Kemampuan untuk menggunakan otentikasi yang kuat untuk aplikasi web masih terbatas (karena fakta bahwa hanya versi terbaru dari beberapa browser yang mendukung interaksi dengan token kriptografi, namun masalah ini dapat diselesaikan dengan menginstal perangkat lunak tambahan seperti ), sehingga banyak perusahaan menggunakan metode alternatif untuk autentikasi online, seperti program untuk perangkat seluler yang menghasilkan kata sandi satu kali.
Kunci kriptografi perangkat keras (di sini yang kami maksud hanya yang memenuhi standar FIDO), seperti yang ditawarkan oleh Google, Feitian, One Span, dan Yubico dapat digunakan untuk autentikasi yang kuat tanpa menginstal perangkat lunak tambahan di komputer desktop dan laptop (karena sebagian besar browser sudah mendukung standar WebAuthn dari FIDO), tetapi hanya 3% perusahaan yang menggunakan fitur ini untuk login penggunanya.

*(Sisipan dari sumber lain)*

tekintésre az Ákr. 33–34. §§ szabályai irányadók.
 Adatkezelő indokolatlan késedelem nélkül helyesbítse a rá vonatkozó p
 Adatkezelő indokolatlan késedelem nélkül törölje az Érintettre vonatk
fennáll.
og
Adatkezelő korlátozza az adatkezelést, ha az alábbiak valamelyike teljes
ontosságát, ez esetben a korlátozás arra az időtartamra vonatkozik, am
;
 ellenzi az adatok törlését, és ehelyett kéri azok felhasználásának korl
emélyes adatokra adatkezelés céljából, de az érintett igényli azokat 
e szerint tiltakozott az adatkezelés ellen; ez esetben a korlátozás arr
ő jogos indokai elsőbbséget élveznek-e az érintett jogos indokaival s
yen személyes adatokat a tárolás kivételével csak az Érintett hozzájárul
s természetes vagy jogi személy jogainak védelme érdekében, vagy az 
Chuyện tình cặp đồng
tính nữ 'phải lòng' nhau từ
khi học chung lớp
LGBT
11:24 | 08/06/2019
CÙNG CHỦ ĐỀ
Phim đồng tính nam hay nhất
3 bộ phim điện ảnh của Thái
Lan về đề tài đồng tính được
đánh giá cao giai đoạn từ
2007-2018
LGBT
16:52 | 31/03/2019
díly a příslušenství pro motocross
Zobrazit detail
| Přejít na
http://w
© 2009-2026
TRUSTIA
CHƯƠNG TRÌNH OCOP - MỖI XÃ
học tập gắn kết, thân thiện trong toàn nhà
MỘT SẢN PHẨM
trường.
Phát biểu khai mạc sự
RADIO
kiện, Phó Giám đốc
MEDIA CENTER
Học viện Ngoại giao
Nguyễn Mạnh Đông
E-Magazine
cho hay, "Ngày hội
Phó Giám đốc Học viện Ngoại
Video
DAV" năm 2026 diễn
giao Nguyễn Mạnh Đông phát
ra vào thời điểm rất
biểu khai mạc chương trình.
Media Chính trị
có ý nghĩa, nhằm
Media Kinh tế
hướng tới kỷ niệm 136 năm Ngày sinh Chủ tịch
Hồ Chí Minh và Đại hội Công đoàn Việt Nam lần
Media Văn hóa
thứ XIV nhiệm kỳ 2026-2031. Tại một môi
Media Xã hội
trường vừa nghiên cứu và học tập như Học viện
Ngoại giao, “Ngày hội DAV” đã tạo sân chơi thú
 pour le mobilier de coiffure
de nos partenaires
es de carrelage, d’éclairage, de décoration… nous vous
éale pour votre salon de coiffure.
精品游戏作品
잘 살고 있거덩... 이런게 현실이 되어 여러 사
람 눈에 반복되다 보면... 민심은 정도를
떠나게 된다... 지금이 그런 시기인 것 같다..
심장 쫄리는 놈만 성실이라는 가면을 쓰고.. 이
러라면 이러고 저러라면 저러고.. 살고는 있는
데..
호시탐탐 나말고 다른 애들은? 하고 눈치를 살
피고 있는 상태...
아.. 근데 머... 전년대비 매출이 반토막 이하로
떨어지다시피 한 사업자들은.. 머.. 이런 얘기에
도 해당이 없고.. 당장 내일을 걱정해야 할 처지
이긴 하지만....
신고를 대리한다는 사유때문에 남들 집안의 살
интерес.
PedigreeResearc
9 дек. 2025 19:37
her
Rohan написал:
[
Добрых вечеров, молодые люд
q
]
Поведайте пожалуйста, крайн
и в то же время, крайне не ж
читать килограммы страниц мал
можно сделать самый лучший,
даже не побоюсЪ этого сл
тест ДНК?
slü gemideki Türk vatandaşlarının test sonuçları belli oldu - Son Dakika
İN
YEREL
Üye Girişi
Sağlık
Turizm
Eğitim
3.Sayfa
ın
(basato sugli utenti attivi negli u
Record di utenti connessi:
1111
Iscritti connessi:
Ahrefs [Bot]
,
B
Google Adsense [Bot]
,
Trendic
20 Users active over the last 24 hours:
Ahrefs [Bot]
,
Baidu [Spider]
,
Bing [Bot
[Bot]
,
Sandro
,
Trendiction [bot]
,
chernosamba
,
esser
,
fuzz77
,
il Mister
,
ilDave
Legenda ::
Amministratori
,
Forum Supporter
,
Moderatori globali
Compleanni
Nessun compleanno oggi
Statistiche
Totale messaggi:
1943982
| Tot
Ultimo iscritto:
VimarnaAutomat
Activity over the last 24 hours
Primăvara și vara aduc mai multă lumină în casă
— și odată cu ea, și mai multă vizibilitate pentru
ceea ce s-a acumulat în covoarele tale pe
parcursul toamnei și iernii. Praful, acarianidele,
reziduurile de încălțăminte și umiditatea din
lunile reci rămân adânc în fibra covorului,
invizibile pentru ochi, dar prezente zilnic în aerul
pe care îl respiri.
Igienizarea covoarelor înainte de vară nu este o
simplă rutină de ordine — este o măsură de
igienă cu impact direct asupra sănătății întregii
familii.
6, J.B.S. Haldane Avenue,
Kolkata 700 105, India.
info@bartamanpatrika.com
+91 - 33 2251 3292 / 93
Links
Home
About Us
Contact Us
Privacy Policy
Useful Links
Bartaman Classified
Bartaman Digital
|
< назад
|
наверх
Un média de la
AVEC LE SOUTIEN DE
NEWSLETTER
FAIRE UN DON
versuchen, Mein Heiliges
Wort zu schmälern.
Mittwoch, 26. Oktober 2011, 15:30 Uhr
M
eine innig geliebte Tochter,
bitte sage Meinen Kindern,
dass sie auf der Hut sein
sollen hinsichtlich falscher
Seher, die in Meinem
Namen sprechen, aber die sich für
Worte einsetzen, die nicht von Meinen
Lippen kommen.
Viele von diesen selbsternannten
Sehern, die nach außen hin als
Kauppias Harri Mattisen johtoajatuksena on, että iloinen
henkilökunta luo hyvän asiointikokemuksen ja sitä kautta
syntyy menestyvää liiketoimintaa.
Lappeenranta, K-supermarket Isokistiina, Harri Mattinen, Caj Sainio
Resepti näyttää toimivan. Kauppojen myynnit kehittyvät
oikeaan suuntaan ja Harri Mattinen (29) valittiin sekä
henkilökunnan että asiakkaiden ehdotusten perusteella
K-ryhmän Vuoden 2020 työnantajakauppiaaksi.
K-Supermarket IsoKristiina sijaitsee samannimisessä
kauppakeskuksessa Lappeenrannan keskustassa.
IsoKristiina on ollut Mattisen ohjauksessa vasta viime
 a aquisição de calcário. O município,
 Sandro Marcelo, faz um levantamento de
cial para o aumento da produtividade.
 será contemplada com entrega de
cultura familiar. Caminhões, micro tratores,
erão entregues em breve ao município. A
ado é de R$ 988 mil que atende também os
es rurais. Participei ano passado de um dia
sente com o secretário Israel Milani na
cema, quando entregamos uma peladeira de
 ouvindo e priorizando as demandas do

Perbandingan token kriptografi (seperti ) dan kunci rahasia yang berfungsi sesuai standar FIDO berada di luar cakupan laporan ini, tetapi juga komentar saya terhadapnya. Singkatnya, kedua jenis token menggunakan algoritma dan prinsip operasi yang serupa. Token FIDO saat ini lebih didukung oleh vendor browser, meskipun hal ini akan segera berubah seiring dengan semakin banyaknya browser yang mendukung . Tetapi token kriptografi klasik dilindungi oleh kode PIN, dapat menandatangani dokumen elektronik dan digunakan untuk otentikasi dua faktor di Windows (versi apa pun), Linux dan Mac OS X, memiliki API untuk berbagai bahasa pemrograman, memungkinkan Anda menerapkan 2FA dan elektronik tanda tangan di aplikasi desktop, seluler, dan Web, dan token yang diproduksi di Rusia mendukung algoritme Gost Rusia. Bagaimanapun, token kriptografi, apa pun standar pembuatannya, adalah metode autentikasi yang paling andal dan nyaman.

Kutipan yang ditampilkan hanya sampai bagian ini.